:: Alıntılanan metin

İstanbul, Anadolu lezzetleri açısından büyük bir zenginlik içeriyor. Kebapçısından pidecisine kadar çok sayıda lezzetli yerel yemek çok özel mekânlarda İstanbulluların tabir yerindeyse kalbini fethediyor. Bu restoranlar, aynı zamanda kendi yörelerinin yemek kültürlerini, gelenek ve göreneklerini bir nevi İstanbul’da da sürdürmüş oluyorlar.
İstanbul’da burada yaşayan bir Tokatlı, kendi yöresinde yediği çökelekli pideyi İstanbul’da da gerçek lezzetiyle yemek istiyor. İyi bir Trabzonlu bol tereyağlı Karadeniz pidesini burada yemeden edemiyor. Yine Şanlıurfalı kahvaltıda yediği ciğeri İstanbul’da yöresine özgün bir şekilde deneyimlemek istiyor. İşte tüm bu yöresel tatlar birebir aynıyla İstanbul’da yapılıyor ve aynı nefasette sunuluyor. İlk olarak Beylikdüzü’nde meşe odunu taş fırınıyla, yüzyıllık gelenekten gelen bir kültürle pide pişiren Trabzon Pide Fırını. 2.’si Şanlıurfa’nın ciğer, kebap ve diğer lezzetlerini İstanbul’un seyir terası Çamlıca’da olağanüstü bir manzara eşliğinde sunan Sembol Ocakbaşı. 3.’sü ise İstanbul’un kalbi EyüpSultan’da gerçek Tokat pidesi yapmak için açılan Tarihi Tokat Pidecisi.

::::
:: Verilen malzeme

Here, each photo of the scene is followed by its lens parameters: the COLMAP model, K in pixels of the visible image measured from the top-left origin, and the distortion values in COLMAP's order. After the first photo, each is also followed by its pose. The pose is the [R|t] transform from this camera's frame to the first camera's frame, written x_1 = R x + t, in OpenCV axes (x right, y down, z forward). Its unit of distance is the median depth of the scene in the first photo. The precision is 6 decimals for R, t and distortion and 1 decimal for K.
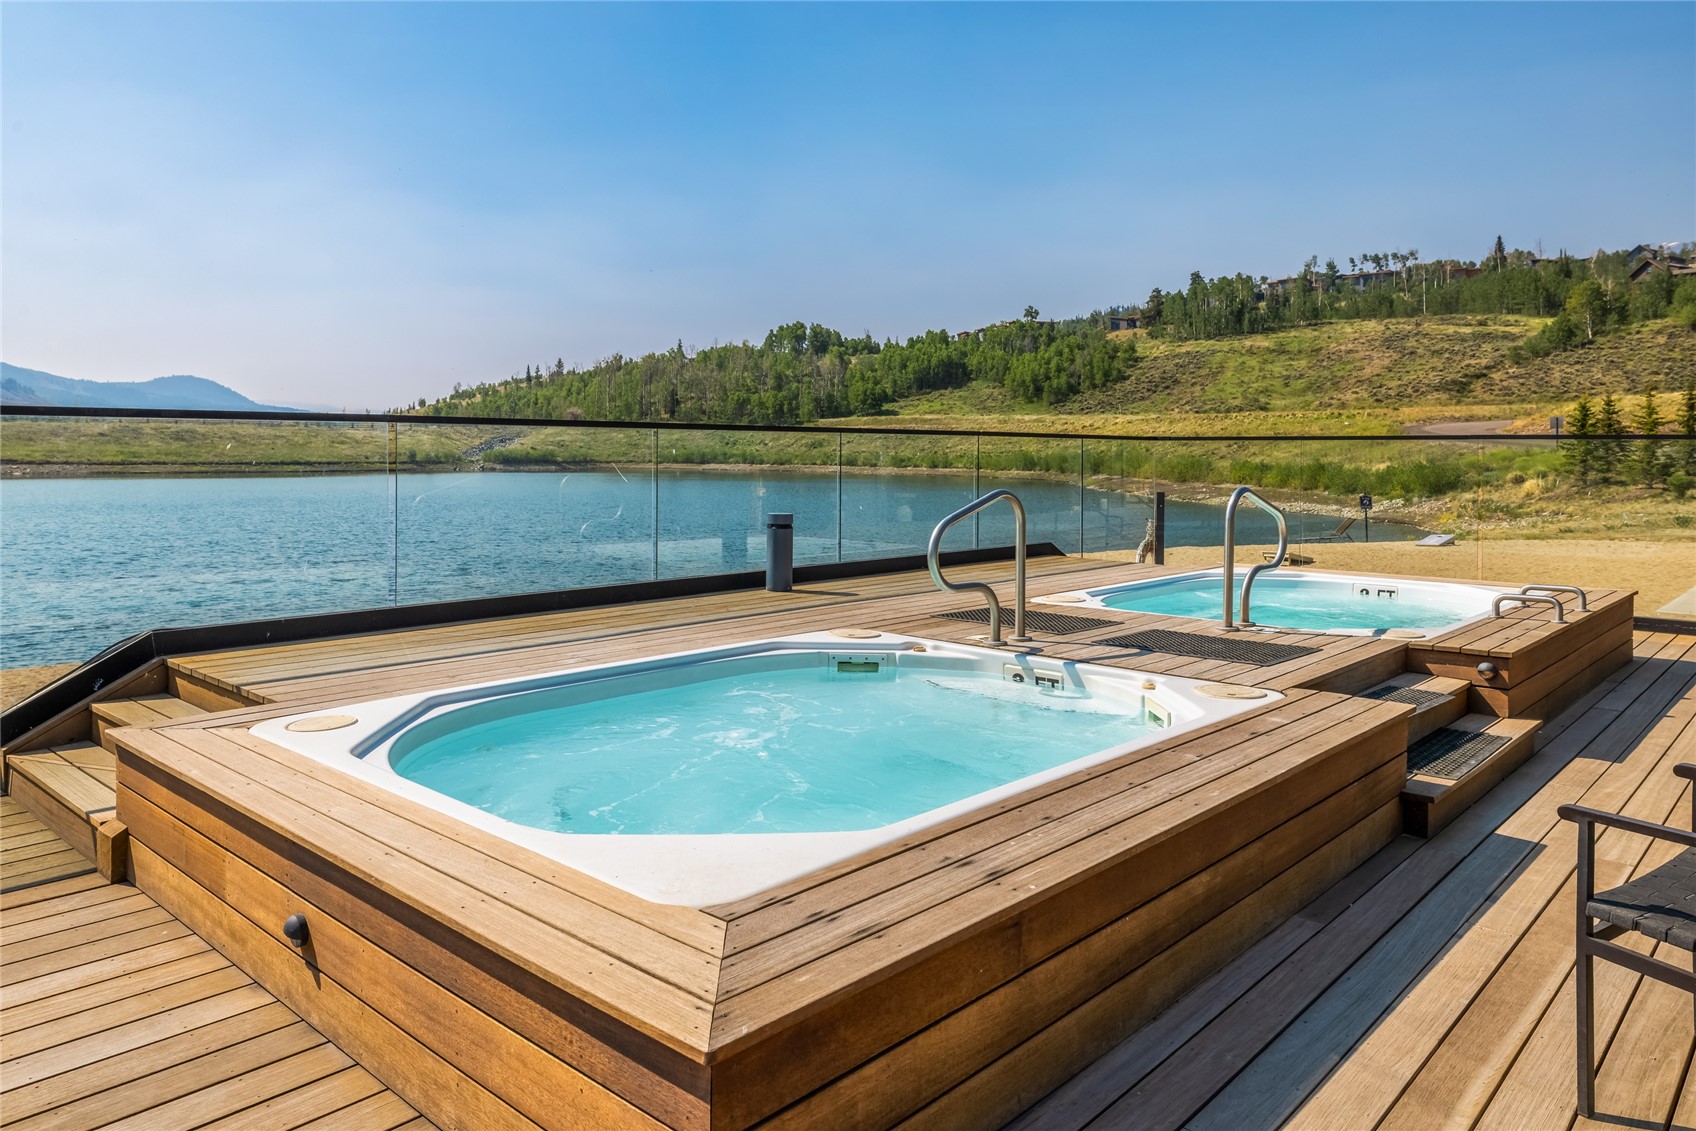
lens RADIAL K [[1135.1, 0, 848.0], [0, 1135.1, 566.4], [0, 0, 1]] dist [-0.007040, -0.001881]
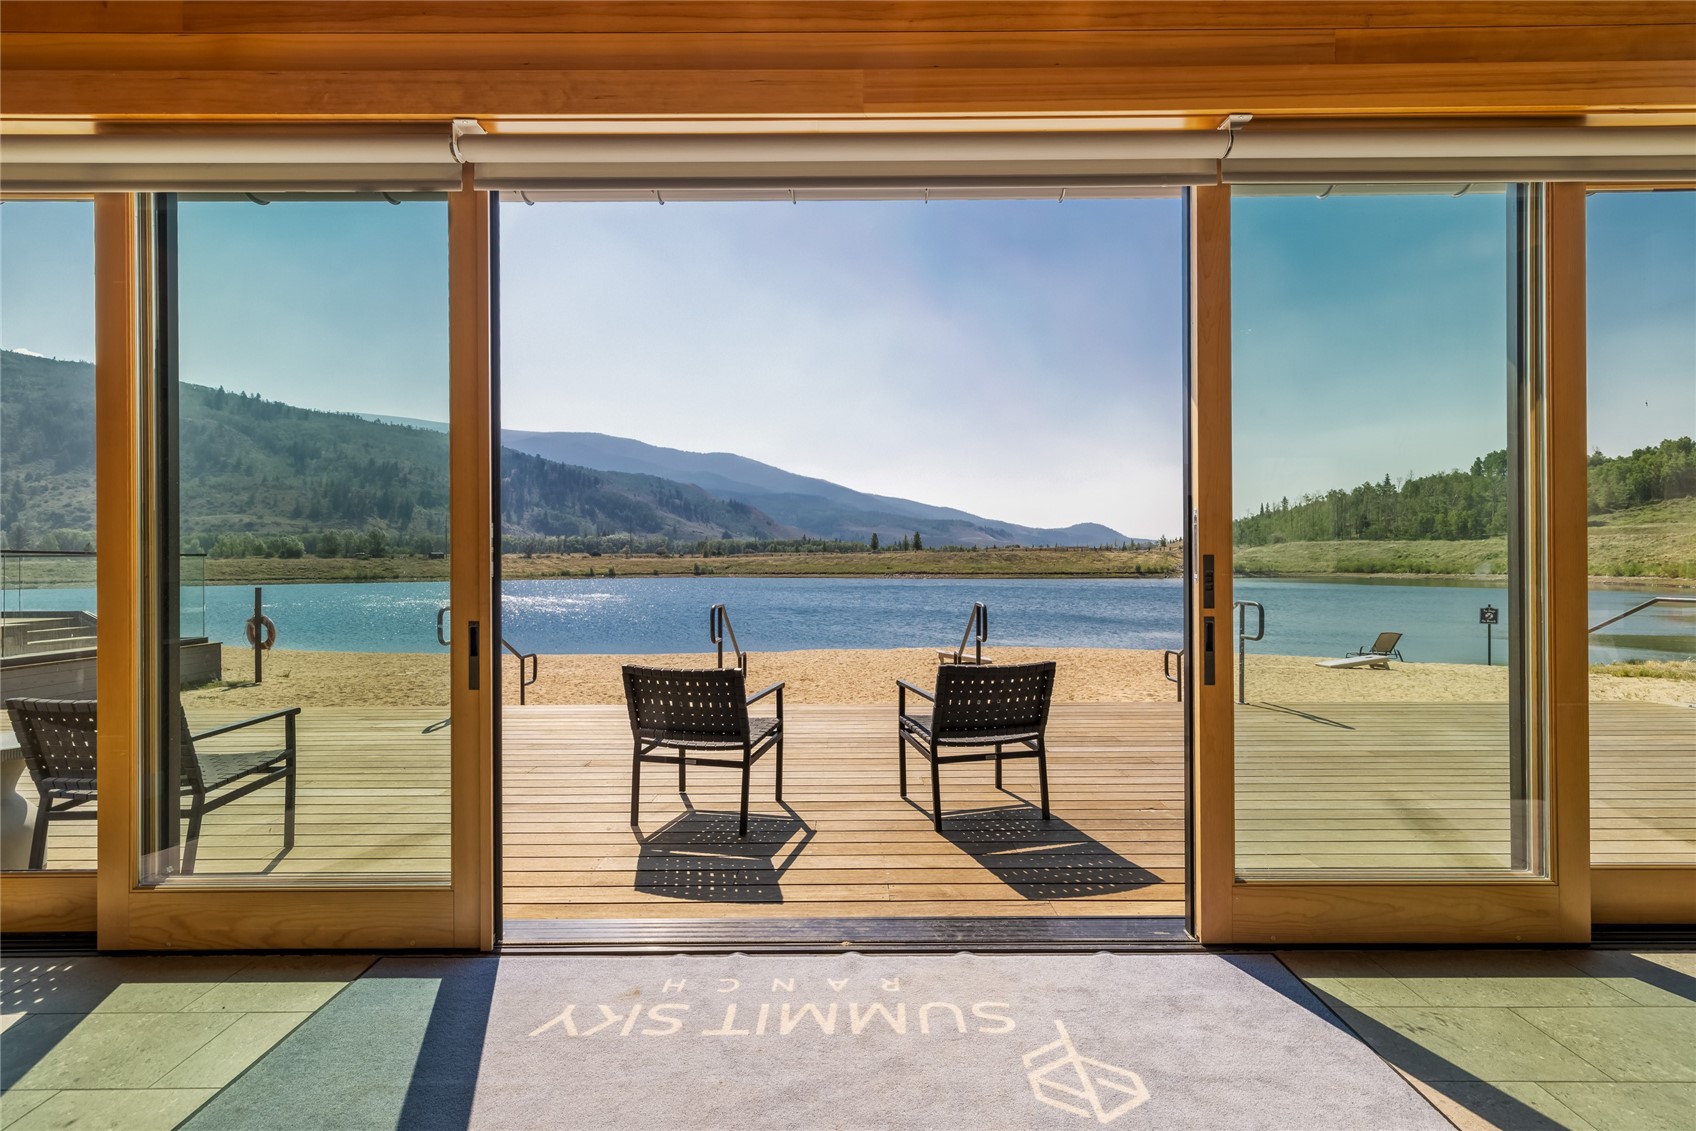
lens RADIAL K [[1171.3, 0, 847.7], [0, 1171.3, 563.9], [0, 0, 1]] dist [-0.000143, 0.001383]
pose [[0.476658, -0.013503, -0.878985, 0.697441], [-0.082307, 0.994804, -0.059916, 0.023610], [0.875227, 0.100906, 0.473070, -0.115610]]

::::

* _Görevleriniz_
**1)** Yöresel lezzetler metnine göre şu soruları cevaplayın:
(a) Bu restoranlar kendi yörelerinin nelerini İstanbul'da da sürdürüyor?
(b) Trabzon Pide Fırını hangi semtte?
(c) Sembol Ocakbaşı hangi ilin lezzetlerini sunuyor?
**2)** Yöresel lezzetler metninde "İstanbul’da burada yaşayan" ile başlayıp "Tarihi Tokat Pidecisi." ile biten bölümü aynen yazın.

* _Beklenen cevaplar_
**1)**
(a) Yemek kültürlerini, gelenek ve göreneklerini.
(b) Beylikdüzü'nde.
(c) Şanlıurfa'nın.

**2)**
İstanbul’da burada yaşayan bir Tokatlı, kendi yöresinde yediği çökelekli pideyi İstanbul’da da gerçek lezzetiyle yemek istiyor. İyi bir Trabzonlu bol tereyağlı Karadeniz pidesini burada yemeden edemiyor. Yine Şanlıurfalı kahvaltıda yediği ciğeri İstanbul’da yöresine özgün bir şekilde deneyimlemek istiyor. İşte tüm bu yöresel tatlar birebir aynıyla İstanbul’da yapılıyor ve aynı nefasette sunuluyor. İlk olarak Beylikdüzü’nde meşe odunu taş fırınıyla, yüzyıllık gelenekten gelen bir kültürle pide pişiren Trabzon Pide Fırını. 2.’si Şanlıurfa’nın ciğer, kebap ve diğer lezzetlerini İstanbul’un seyir terası Çamlıca’da olağanüstü bir manzara eşliğinde sunan Sembol Ocakbaşı. 3.’sü ise İstanbul’un kalbi EyüpSultan’da gerçek Tokat pidesi yapmak için açılan Tarihi Tokat Pidecisi.